● Exercise: Whenever a line in the records below contains "Right", pick it out.
BEGIN Dataset
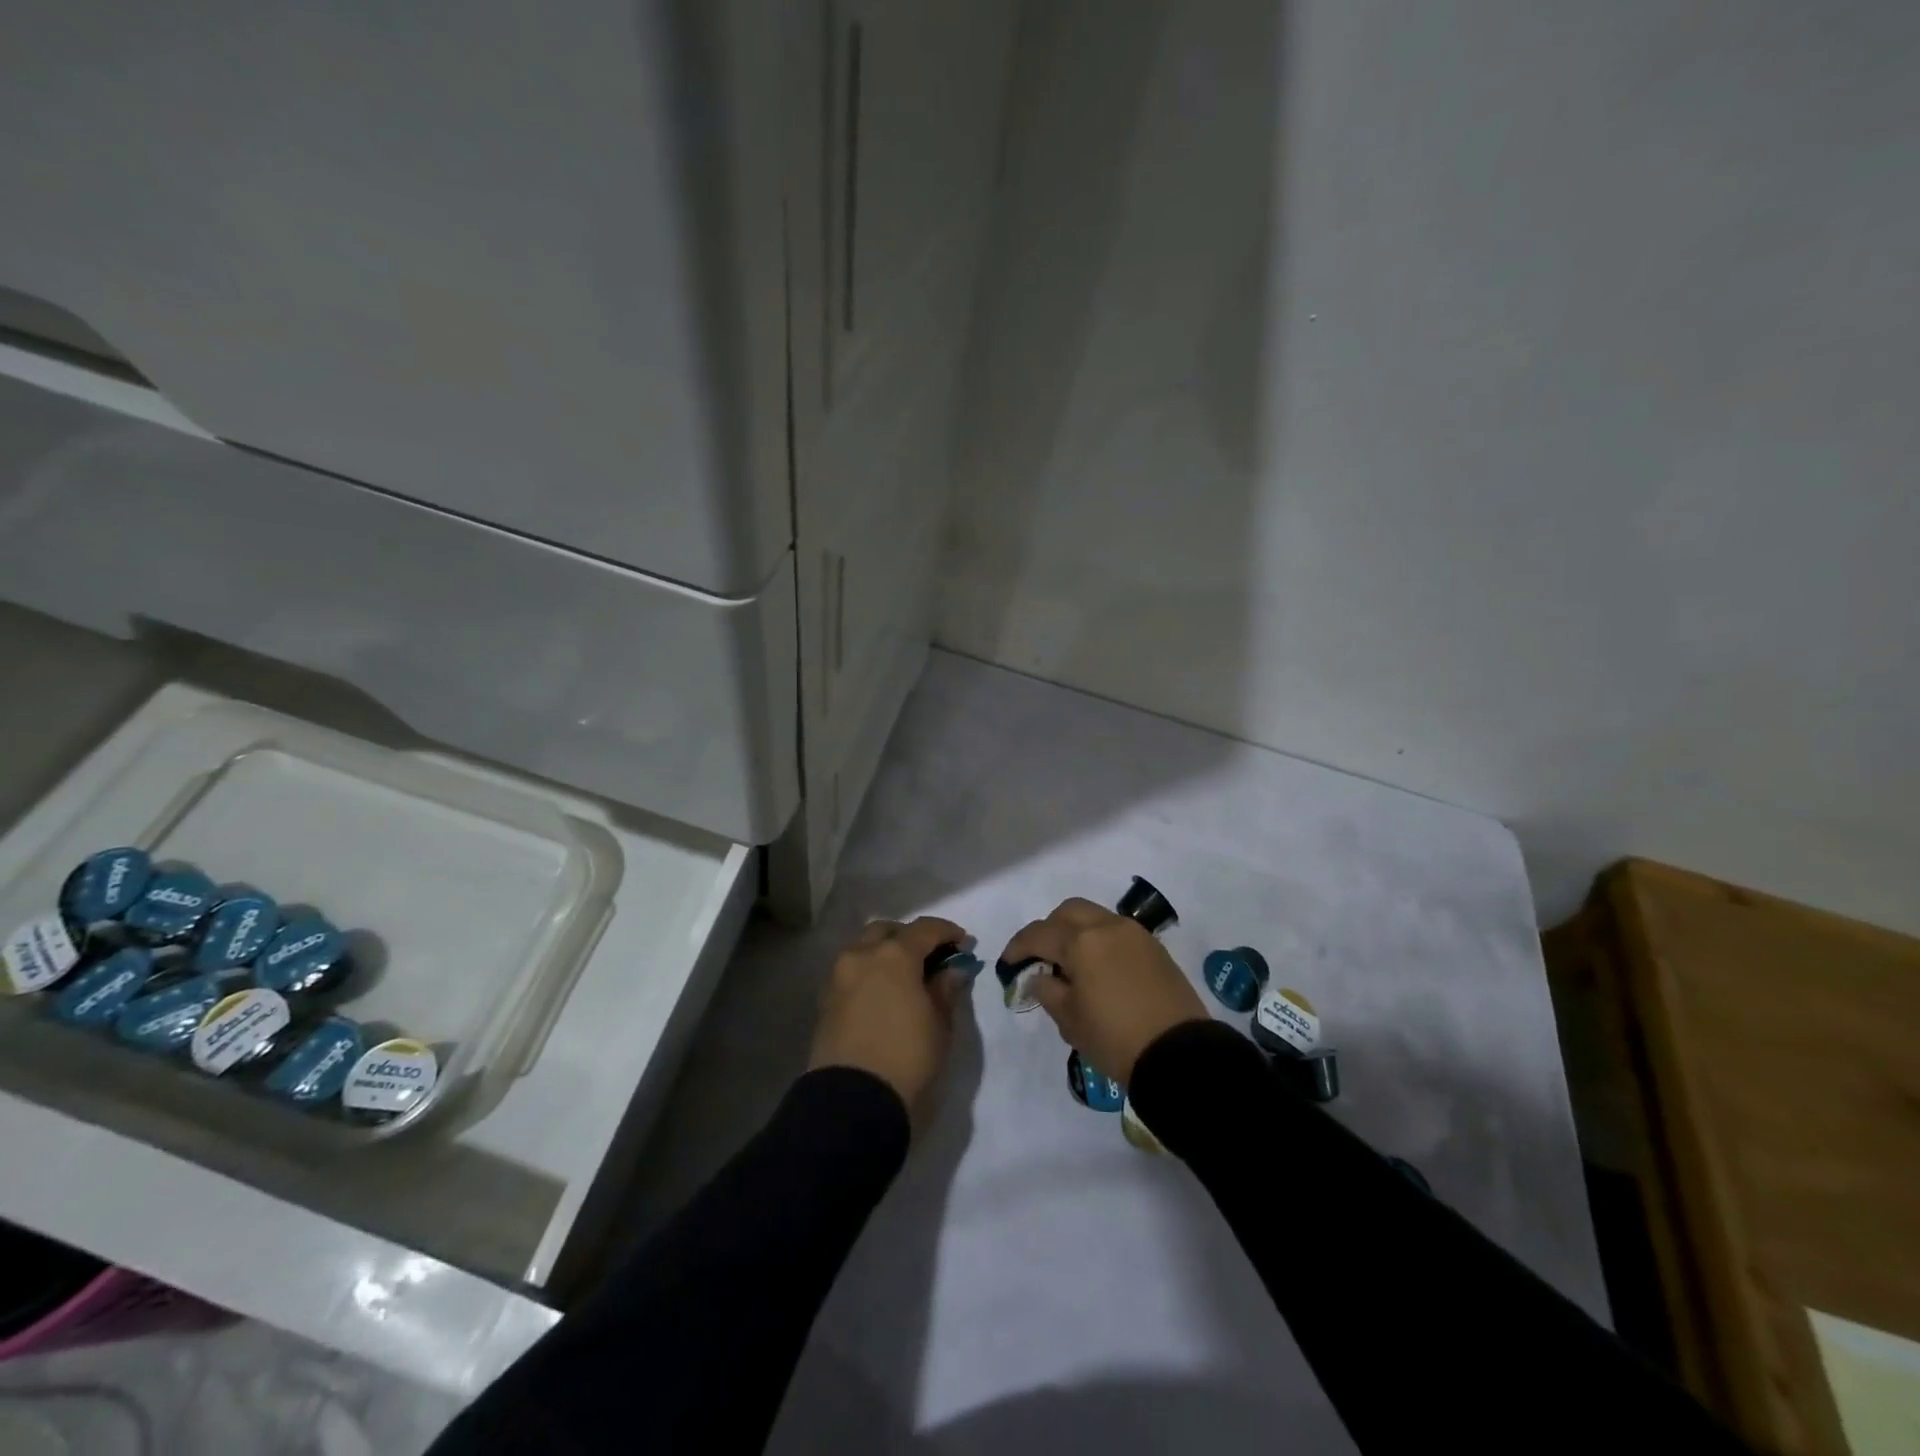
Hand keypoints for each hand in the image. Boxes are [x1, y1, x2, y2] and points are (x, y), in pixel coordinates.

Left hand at [809, 915, 971, 1126]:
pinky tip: (883, 993)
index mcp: (894, 955)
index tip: (963, 943)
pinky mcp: (825, 999)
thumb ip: (945, 989)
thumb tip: (952, 970)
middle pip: (888, 931)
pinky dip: (868, 972)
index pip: (925, 929)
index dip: (948, 932)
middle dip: (910, 937)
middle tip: (930, 957)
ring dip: (885, 952)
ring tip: (905, 977)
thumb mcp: (940, 1024)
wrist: (853, 1101)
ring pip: (864, 948)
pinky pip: (851, 971)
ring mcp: (839, 976)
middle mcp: (862, 955)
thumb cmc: (907, 1057)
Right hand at [1000, 898, 1206, 1085]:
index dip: (1018, 947)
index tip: (1008, 964)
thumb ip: (1048, 991)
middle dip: (1049, 929)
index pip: (1039, 934)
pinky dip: (1100, 940)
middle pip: (1068, 912)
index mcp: (1081, 942)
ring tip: (1071, 964)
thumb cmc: (1115, 1039)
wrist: (1180, 1054)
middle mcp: (1107, 927)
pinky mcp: (1154, 947)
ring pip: (1095, 916)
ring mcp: (1134, 934)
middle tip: (1041, 957)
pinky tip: (1098, 969)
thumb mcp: (1071, 1021)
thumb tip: (1039, 976)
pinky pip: (1117, 931)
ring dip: (1076, 931)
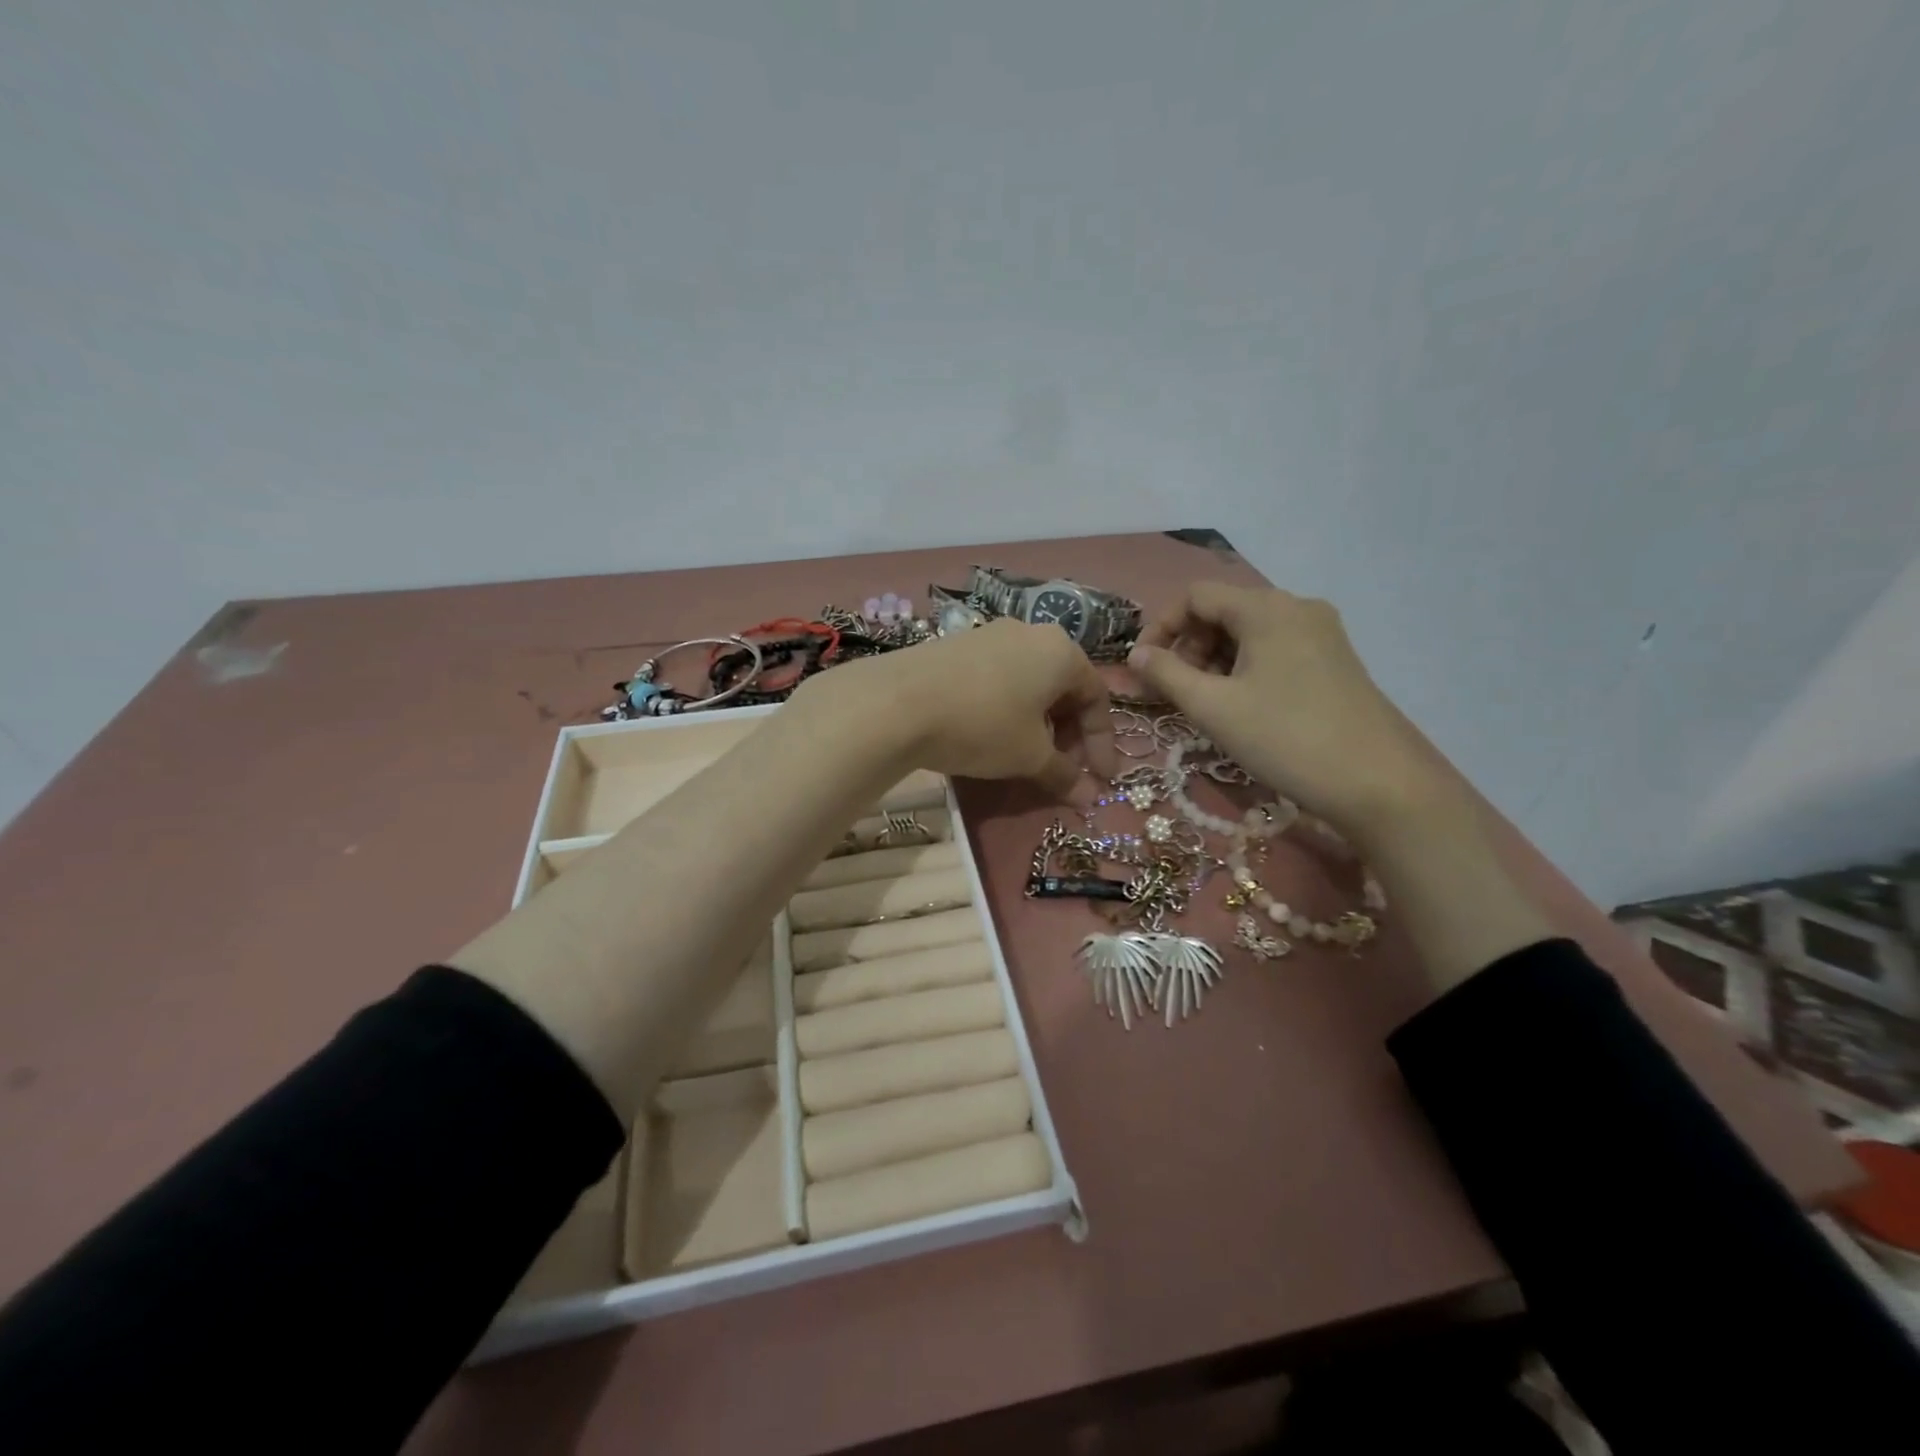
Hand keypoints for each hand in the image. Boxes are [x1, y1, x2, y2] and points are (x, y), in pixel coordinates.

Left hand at [798, 619, 1113, 795]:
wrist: (897, 702)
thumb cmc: (982, 725)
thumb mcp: (1029, 756)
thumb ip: (1064, 774)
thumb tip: (1089, 797)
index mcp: (1061, 651)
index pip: (1096, 697)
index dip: (1101, 743)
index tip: (1098, 780)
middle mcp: (1030, 633)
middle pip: (1063, 687)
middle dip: (1069, 734)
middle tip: (1062, 770)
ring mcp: (989, 635)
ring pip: (1029, 683)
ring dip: (1038, 723)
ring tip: (1027, 757)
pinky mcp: (956, 646)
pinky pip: (998, 679)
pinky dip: (1007, 709)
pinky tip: (990, 736)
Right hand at [1127, 583, 1447, 844]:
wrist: (1379, 783)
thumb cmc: (1286, 738)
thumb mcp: (1213, 707)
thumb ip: (1166, 674)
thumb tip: (1136, 655)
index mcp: (1266, 608)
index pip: (1196, 596)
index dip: (1161, 626)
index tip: (1142, 667)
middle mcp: (1296, 607)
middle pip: (1224, 610)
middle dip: (1188, 645)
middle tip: (1173, 690)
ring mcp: (1321, 633)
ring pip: (1249, 631)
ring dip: (1214, 659)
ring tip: (1204, 702)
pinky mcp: (1334, 660)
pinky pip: (1275, 649)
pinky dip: (1245, 667)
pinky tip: (1240, 705)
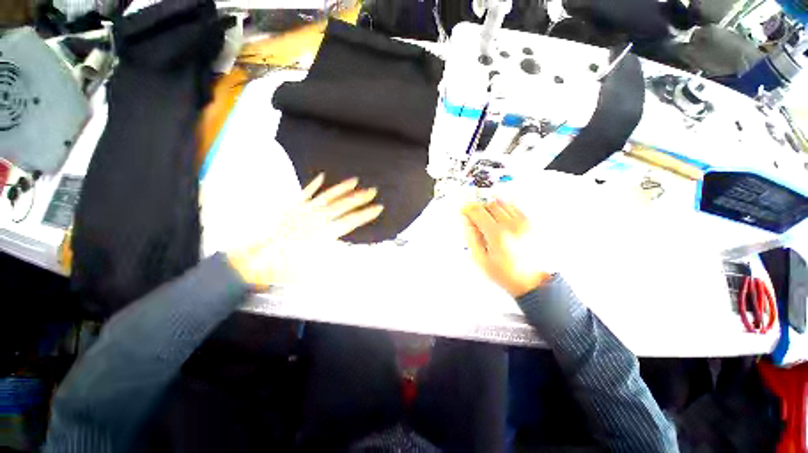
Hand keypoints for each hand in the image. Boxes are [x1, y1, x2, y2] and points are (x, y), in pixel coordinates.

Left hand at [228, 174, 382, 287]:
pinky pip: (306, 192)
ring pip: (328, 196)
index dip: (366, 214)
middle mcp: (317, 219)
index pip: (352, 221)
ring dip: (343, 188)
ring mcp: (305, 211)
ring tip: (354, 180)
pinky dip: (315, 184)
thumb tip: (353, 253)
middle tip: (372, 191)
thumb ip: (336, 258)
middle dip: (360, 198)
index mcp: (325, 233)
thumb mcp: (315, 268)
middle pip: (343, 205)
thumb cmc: (287, 266)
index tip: (378, 208)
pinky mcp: (293, 207)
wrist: (258, 259)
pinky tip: (322, 177)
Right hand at [462, 199, 551, 297]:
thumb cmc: (507, 274)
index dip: (468, 209)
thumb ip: (471, 237)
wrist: (531, 281)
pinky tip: (501, 220)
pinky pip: (515, 207)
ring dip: (492, 208)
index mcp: (497, 235)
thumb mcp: (480, 259)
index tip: (464, 210)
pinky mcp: (530, 223)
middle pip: (490, 204)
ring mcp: (523, 223)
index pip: (478, 211)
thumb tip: (467, 221)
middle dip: (480, 208)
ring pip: (503, 203)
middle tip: (476, 217)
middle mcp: (511, 226)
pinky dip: (505, 209)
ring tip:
END Dataset
● Result:
Right hand at [1000, 898, 1206, 1085]:
Right hand at [1127, 583, 1447, 844]:
Right hand at [462, 199, 551, 297]:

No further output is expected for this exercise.